-- Opening Marker --
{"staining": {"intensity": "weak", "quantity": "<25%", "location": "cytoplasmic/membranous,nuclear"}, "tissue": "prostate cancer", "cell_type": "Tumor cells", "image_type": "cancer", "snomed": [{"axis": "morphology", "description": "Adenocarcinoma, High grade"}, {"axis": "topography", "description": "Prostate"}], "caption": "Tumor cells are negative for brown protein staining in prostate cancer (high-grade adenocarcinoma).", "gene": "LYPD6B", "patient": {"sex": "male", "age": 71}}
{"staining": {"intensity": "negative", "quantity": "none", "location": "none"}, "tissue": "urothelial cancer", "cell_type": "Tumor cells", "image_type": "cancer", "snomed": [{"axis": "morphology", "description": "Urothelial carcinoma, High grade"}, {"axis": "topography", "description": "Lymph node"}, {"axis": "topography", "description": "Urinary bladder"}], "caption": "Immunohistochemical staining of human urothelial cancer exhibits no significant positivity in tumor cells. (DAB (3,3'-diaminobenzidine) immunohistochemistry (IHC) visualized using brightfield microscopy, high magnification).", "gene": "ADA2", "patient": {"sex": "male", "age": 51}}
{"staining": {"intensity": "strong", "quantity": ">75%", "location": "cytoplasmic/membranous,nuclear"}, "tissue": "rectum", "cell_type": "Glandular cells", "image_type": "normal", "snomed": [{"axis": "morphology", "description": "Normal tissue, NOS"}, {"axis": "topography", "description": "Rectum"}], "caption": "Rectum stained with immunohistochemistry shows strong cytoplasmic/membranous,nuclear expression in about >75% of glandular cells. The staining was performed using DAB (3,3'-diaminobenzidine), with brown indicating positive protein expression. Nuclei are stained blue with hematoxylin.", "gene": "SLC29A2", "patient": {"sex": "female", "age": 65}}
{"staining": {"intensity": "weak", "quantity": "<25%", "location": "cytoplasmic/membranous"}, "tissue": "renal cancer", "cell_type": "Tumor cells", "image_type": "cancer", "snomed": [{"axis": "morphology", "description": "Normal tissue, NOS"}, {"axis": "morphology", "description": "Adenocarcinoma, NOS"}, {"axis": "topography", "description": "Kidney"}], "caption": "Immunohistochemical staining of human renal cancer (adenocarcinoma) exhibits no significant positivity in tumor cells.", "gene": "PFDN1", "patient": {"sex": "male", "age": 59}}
-- Closing Marker --
» **YOUR ASSIGNMENT**:
A word-for-word copy of all the material is the required answer.

» **OUTPUT FOR THIS TASK**:
{"staining": {"intensity": "weak", "quantity": "<25%", "location": "cytoplasmic/membranous,nuclear"}, "tissue": "prostate cancer", "cell_type": "Tumor cells", "image_type": "cancer", "snomed": [{"axis": "morphology", "description": "Adenocarcinoma, High grade"}, {"axis": "topography", "description": "Prostate"}], "caption": "Tumor cells are negative for brown protein staining in prostate cancer (high-grade adenocarcinoma).", "gene": "LYPD6B", "patient": {"sex": "male", "age": 71}}
{"staining": {"intensity": "negative", "quantity": "none", "location": "none"}, "tissue": "urothelial cancer", "cell_type": "Tumor cells", "image_type": "cancer", "snomed": [{"axis": "morphology", "description": "Urothelial carcinoma, High grade"}, {"axis": "topography", "description": "Lymph node"}, {"axis": "topography", "description": "Urinary bladder"}], "caption": "Immunohistochemical staining of human urothelial cancer exhibits no significant positivity in tumor cells. (DAB (3,3'-diaminobenzidine) immunohistochemistry (IHC) visualized using brightfield microscopy, high magnification).", "gene": "ADA2", "patient": {"sex": "male", "age": 51}}
{"staining": {"intensity": "strong", "quantity": ">75%", "location": "cytoplasmic/membranous,nuclear"}, "tissue": "rectum", "cell_type": "Glandular cells", "image_type": "normal", "snomed": [{"axis": "morphology", "description": "Normal tissue, NOS"}, {"axis": "topography", "description": "Rectum"}], "caption": "Rectum stained with immunohistochemistry shows strong cytoplasmic/membranous,nuclear expression in about >75% of glandular cells. The staining was performed using DAB (3,3'-diaminobenzidine), with brown indicating positive protein expression. Nuclei are stained blue with hematoxylin.", "gene": "SLC29A2", "patient": {"sex": "female", "age": 65}}
{"staining": {"intensity": "weak", "quantity": "<25%", "location": "cytoplasmic/membranous"}, "tissue": "renal cancer", "cell_type": "Tumor cells", "image_type": "cancer", "snomed": [{"axis": "morphology", "description": "Normal tissue, NOS"}, {"axis": "morphology", "description": "Adenocarcinoma, NOS"}, {"axis": "topography", "description": "Kidney"}], "caption": "Immunohistochemical staining of human renal cancer (adenocarcinoma) exhibits no significant positivity in tumor cells.", "gene": "PFDN1", "patient": {"sex": "male", "age": 59}}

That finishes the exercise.